Many central banks persist in the delusion that they can set both price and quantity in the financial markets they operate in. They have ignored the expectations hypothesis of the terms structure of interest rates. On many occasions, they have engaged in forward misguidance and communication.

They exhibit excessive and/or asymmetric responsiveness to high-frequency asset market movements and volatility. They overestimated their capacity to boost aggregate demand. They have failed to prepare for the next cyclical downturn by not lowering (let alone eliminating) the effective lower bound on nominal interest rates.

There has also been a complete breakdown of coordination between central banks in the developed and emerging economies. For instance, the US Fed, the provider of the only serious global reserve currency, failed to arrange swap lines with leading central banks in the emerging markets during the Taper Tantrum.

Ben Bernanke and Janet Yellen of the US Fed, Mario Draghi of the ECB, Haruhiko Kuroda of the Bank of Japan and a host of other central bankers have deployed communication as an effective policy tool.

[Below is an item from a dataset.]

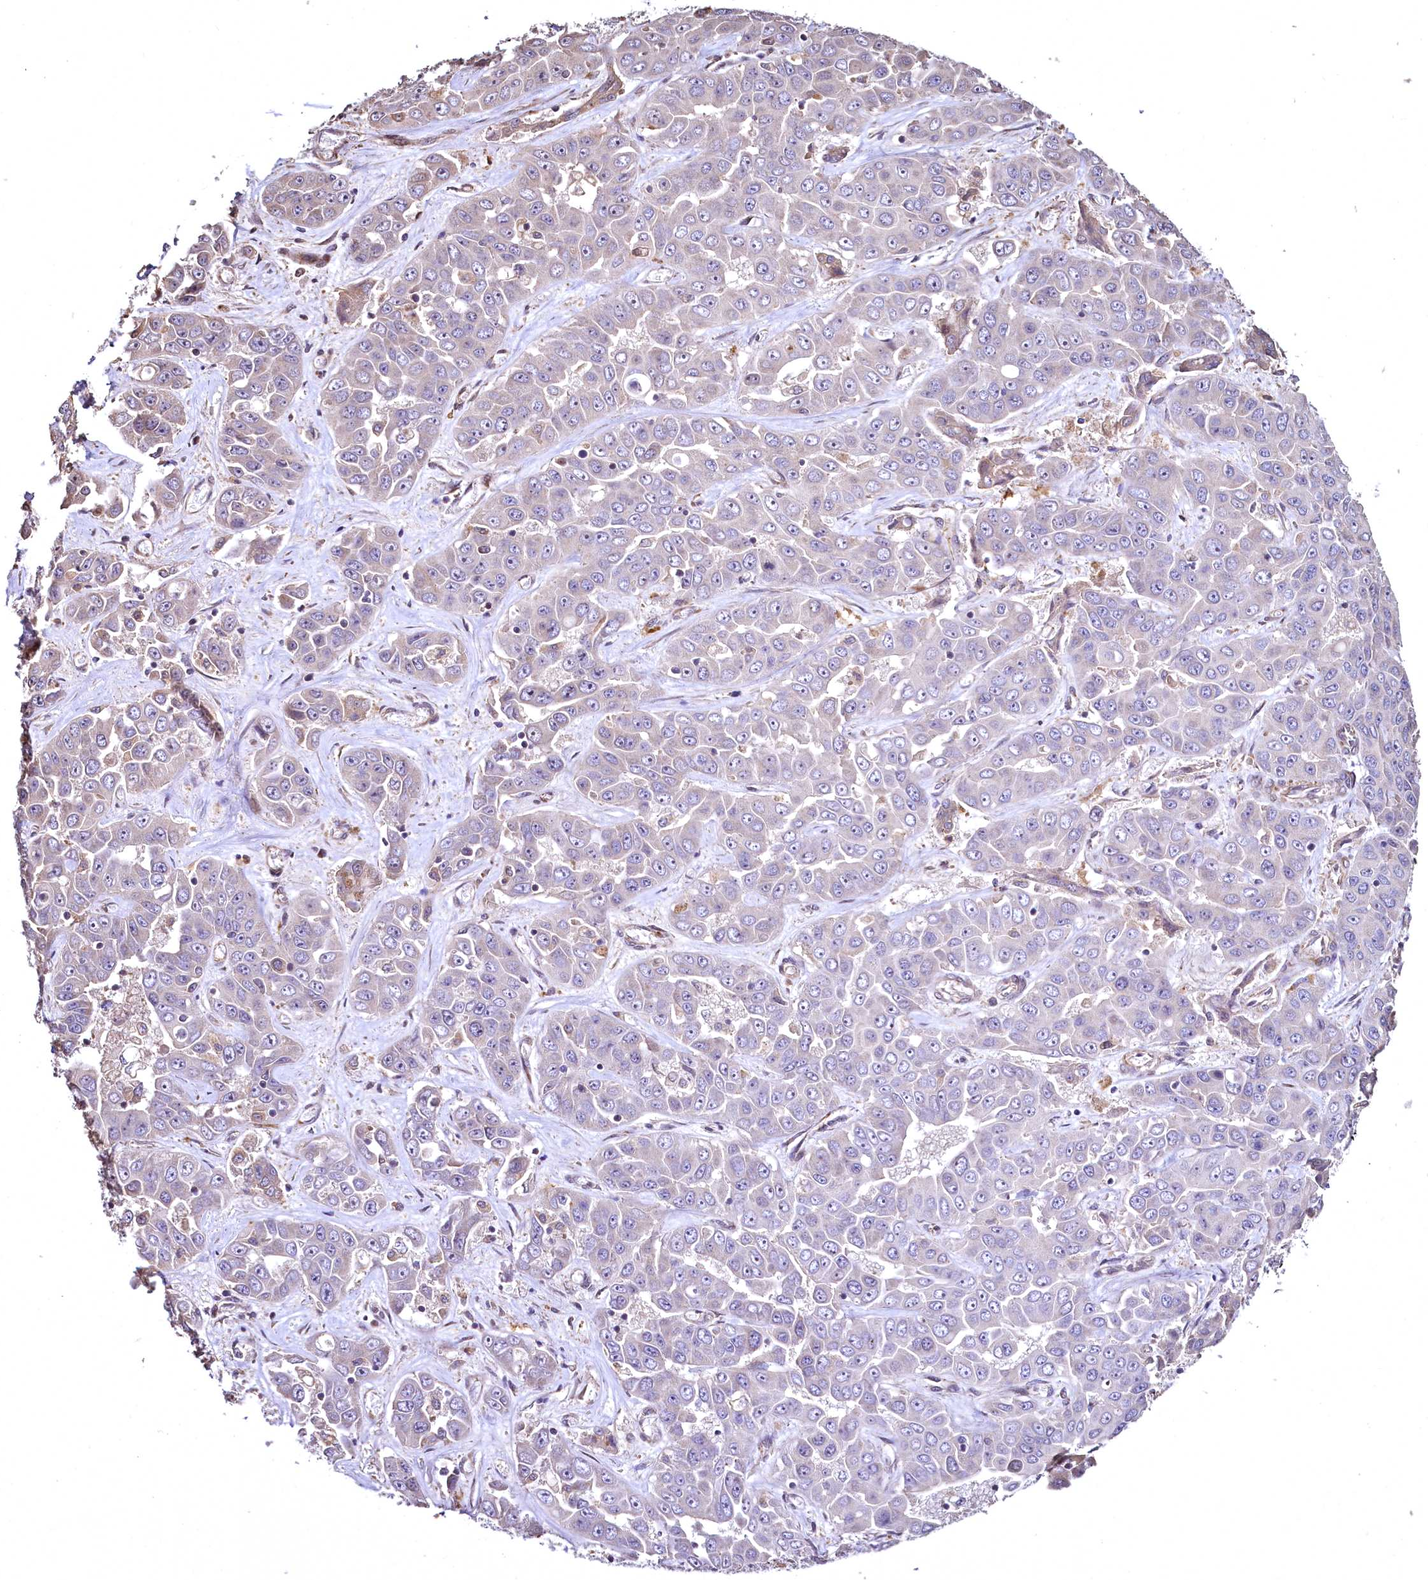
{"staining": {"intensity": "negative", "quantity": "none", "location": "none"}, "tissue": "liver cancer", "cell_type": "Tumor cells", "image_type": "cancer", "snomed": [{"axis": "morphology", "description": "Cholangiocarcinoma"}, {"axis": "topography", "description": "Liver"}], "caption": "This is an immunohistochemistry (IHC) image of liver cancer. There is no expression in tumor cells.", "gene": "TBCEL", "patient": {"sex": "female", "age": 52}}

While every analyst has a bleak forecast on how demonetisation will affect economic growth, inflation prospects, hit corporate earnings and consumer sentiment, the actual data may just be much worse than the median forecasts. If there is indeed capitulation in the markets, we must have a central bank that communicates its plan of action rather than one showcasing utter confusion by virtue of its silence.

In today's world, silence is the worst enemy of any central bank. The Reserve Bank of India and its Governor, Urjit Patel, must step up their game or they stand to lose whatever credibility there is left after the recent demonetisation saga.